# Canon 9500 MkII Printer for $199.00?



## crasher8 (Nov 16, 2012)

After all the rebates, it's 199 from B&H, I think I'd be insane to not get this as I cannot get calibrated to my only local lab as well as I'd like. I use Epson 3880's at school off and on with impeccable results but I don't always have access. 

Hmmmmmmmm….


----------



## weixing (Nov 16, 2012)

Hi,


crasher8 said:


> After all the rebates, it's 199 from B&H, I think I'd be insane to not get this as I cannot get calibrated to my only local lab as well as I'd like. I use Epson 3880's at school off and on with impeccable results but I don't always have access.
> 
> Hmmmmmmmm….


 Now most printer manufacturer don't sell printer, they sell ink... ha ha ha 

Have a nice day.


----------



## HoneyBadger (Nov 16, 2012)

Yeah.. they could sell that for 1 dollar and still make money by you having to buy ink for it. If you already print your own pictures and already have a budget for ink then its a good deal. 

Ink Tanks:
- PGI-9 Matte Black
- PGI-9 Photo Black
- PGI-9 Cyan
- PGI-9 Magenta
- PGI-9 Yellow
- PGI-9 Photo Cyan
- PGI-9 Photo Magenta
- PGI-9 Red
- PGI-9 Green
- PGI-9 Gray"

At 16 dollars each or 120 for a "value pack" on amazon. Good luck with that.


----------



## Drizzt321 (Nov 16, 2012)

crasher8 said:


> After all the rebates, it's 199 from B&H, I think I'd be insane to not get this as I cannot get calibrated to my only local lab as well as I'd like. I use Epson 3880's at school off and on with impeccable results but I don't always have access.
> 
> Hmmmmmmmm….



I got one for that price, it's pretty decent for an 'entry' level large sized photo printer. From what I read before I bought it, the ink usage is reasonable. Not as bad a rip-off that normal cheapo consumer inkjet printers are. I've done probably 3 or 4 dozen 4x6's, a dozen or so 5x7's (both edge-to-edge), and a few 8x10's and still have quite a bit of ink left.


----------



## ECRoyce (Dec 6, 2012)

Drizzt321 said:


> I got one for that price, it's pretty decent for an 'entry' level large sized photo printer. From what I read before I bought it, the ink usage is reasonable. Not as bad a rip-off that normal cheapo consumer inkjet printers are. I've done probably 3 or 4 dozen 4x6's, a dozen or so 5x7's (both edge-to-edge), and a few 8x10's and still have quite a bit of ink left.
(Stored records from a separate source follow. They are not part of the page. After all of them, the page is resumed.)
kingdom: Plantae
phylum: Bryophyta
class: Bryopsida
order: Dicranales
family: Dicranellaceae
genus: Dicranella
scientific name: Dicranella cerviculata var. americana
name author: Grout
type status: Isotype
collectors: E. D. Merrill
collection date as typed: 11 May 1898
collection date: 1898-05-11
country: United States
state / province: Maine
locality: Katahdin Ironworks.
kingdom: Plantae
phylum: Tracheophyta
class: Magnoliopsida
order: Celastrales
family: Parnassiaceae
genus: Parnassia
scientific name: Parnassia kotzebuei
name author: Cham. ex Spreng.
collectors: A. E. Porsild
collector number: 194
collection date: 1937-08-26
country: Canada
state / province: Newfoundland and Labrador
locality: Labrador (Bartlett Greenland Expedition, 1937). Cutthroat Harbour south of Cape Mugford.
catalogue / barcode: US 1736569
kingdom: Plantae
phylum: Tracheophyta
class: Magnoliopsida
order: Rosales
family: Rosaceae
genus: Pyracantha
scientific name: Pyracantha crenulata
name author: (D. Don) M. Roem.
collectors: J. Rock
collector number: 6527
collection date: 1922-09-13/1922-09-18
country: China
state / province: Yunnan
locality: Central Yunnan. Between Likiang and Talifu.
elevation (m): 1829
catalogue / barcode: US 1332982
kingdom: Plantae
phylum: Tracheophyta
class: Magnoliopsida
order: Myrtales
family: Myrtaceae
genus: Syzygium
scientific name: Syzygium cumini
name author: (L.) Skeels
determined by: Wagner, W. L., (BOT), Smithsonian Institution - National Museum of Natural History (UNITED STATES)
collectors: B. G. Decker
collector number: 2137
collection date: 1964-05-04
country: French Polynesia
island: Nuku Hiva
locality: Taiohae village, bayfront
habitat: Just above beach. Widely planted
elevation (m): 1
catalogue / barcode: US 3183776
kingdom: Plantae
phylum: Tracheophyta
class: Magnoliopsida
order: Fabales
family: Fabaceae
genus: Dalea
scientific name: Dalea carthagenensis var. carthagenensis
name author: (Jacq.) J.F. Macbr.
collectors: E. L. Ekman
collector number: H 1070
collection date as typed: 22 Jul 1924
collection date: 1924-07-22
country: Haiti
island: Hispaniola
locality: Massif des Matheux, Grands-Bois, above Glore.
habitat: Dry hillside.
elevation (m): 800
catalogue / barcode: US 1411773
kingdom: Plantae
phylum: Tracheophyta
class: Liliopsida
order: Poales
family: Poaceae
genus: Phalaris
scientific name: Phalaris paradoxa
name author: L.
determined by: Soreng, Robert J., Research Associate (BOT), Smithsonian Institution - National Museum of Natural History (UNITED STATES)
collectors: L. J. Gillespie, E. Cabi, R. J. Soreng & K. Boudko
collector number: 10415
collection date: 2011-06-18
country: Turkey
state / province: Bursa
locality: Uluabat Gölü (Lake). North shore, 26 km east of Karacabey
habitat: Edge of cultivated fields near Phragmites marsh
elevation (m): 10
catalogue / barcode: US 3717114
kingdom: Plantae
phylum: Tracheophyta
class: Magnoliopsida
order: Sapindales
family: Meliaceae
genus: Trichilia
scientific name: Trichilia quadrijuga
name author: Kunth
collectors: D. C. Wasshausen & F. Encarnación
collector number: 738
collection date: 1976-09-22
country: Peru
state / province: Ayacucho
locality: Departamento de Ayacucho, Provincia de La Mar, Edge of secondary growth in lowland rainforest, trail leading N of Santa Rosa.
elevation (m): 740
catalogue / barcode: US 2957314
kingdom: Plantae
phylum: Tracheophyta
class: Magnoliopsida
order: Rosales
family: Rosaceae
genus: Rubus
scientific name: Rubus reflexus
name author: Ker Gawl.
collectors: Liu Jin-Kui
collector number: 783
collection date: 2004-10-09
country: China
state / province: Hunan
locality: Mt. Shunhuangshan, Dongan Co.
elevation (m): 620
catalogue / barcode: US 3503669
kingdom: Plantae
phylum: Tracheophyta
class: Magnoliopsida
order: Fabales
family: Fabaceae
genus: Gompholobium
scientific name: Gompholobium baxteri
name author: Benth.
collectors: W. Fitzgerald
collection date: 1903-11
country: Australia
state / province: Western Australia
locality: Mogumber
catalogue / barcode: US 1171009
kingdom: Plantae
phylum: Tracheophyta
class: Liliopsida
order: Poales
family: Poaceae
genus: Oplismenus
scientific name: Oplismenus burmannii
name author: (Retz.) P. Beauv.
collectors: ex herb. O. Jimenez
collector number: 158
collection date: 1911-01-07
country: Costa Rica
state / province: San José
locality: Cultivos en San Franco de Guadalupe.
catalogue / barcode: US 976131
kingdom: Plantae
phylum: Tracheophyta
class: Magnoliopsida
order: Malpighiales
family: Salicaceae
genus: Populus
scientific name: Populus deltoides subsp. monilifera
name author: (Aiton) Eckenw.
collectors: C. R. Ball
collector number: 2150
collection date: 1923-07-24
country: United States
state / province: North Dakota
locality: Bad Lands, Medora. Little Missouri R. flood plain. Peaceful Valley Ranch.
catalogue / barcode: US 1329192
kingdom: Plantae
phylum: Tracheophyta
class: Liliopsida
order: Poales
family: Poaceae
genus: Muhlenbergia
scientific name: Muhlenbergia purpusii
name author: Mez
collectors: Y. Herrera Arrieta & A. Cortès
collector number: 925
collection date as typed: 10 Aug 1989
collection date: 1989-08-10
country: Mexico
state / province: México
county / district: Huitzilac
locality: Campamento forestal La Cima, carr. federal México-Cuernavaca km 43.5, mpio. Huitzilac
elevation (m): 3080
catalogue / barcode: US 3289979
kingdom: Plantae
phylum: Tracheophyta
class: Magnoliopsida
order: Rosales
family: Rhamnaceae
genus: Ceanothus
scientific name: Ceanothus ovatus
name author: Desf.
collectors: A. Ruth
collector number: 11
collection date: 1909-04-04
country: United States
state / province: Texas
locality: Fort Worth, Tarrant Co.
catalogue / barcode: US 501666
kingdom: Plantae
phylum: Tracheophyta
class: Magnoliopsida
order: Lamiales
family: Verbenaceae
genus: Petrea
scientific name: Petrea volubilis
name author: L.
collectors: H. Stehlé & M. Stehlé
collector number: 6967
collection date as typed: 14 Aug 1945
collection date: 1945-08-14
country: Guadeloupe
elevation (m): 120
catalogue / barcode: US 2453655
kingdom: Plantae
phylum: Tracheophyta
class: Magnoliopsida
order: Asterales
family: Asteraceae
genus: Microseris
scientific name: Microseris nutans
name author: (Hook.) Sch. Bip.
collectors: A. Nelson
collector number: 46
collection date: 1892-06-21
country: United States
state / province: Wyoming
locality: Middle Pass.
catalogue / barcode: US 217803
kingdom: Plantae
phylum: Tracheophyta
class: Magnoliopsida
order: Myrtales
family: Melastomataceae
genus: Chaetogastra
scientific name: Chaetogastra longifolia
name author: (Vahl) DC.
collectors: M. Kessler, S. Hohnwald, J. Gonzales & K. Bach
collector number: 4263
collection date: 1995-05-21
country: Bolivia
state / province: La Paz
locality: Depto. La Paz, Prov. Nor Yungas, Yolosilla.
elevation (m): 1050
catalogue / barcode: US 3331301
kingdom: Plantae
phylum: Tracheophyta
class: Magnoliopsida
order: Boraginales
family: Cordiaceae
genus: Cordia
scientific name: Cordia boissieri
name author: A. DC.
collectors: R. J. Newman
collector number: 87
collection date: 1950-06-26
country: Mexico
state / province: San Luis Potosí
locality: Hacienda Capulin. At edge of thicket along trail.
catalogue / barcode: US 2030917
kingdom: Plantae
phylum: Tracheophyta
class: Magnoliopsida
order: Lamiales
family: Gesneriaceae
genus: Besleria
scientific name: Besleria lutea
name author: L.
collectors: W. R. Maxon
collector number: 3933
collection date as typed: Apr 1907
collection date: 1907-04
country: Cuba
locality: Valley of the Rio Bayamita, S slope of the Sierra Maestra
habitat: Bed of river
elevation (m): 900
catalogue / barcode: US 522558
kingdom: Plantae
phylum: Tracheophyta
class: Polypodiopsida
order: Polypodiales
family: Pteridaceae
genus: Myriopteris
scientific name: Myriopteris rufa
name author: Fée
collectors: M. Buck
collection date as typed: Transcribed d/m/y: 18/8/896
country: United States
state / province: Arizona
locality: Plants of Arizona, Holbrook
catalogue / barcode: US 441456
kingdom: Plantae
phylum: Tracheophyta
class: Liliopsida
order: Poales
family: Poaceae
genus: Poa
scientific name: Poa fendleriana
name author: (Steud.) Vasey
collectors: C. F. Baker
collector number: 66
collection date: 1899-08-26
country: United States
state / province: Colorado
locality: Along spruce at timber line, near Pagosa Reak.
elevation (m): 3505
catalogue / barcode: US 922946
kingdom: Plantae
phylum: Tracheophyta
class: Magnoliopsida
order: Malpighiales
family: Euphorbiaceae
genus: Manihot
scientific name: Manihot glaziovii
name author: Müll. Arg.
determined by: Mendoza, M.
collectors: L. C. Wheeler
How much is 'quite a bit', 80% left in the tanks, 50%, 30?


----------



## Drizzt321 (Dec 6, 2012)

ECRoyce said:


> Drizzt321 said:
> 
> 
> > I got one for that price, it's pretty decent for an 'entry' level large sized photo printer. From what I read before I bought it, the ink usage is reasonable. Not as bad a rip-off that normal cheapo consumer inkjet printers are. I've done probably 3 or 4 dozen 4x6's, a dozen or so 5x7's (both edge-to-edge), and a few 8x10's and still have quite a bit of ink left.
> ...



I'd have to look, >50% on average I'm pretty sure, likely more. I'll try and remember to check tonight when I get home.


----------



## 7enderbender (Dec 6, 2012)

crasher8 said:


> After all the rebates, it's 199 from B&H, I think I'd be insane to not get this as I cannot get calibrated to my only local lab as well as I'd like. I use Epson 3880's at school off and on with impeccable results but I don't always have access.
> 
> Hmmmmmmmm….




They'd actually have to pay me to get into that game. I got one of those for free when I bought my 5DII and a few other things. Went right up on ebay without even opening the box.
Bummer about not getting things worked out with your local lab though. I've been doing ok with MPix and WHCC - an even the occasional quick Walmart print for what it is.
To me all this is still the biggest draw-back of digital photography. Ink-jet printouts are no real photographs in my book and they still lack in quality compared to my film prints from the 80s and early 90s before quality started to go south thanks to the scan-and-print approach that was adopted later.


----------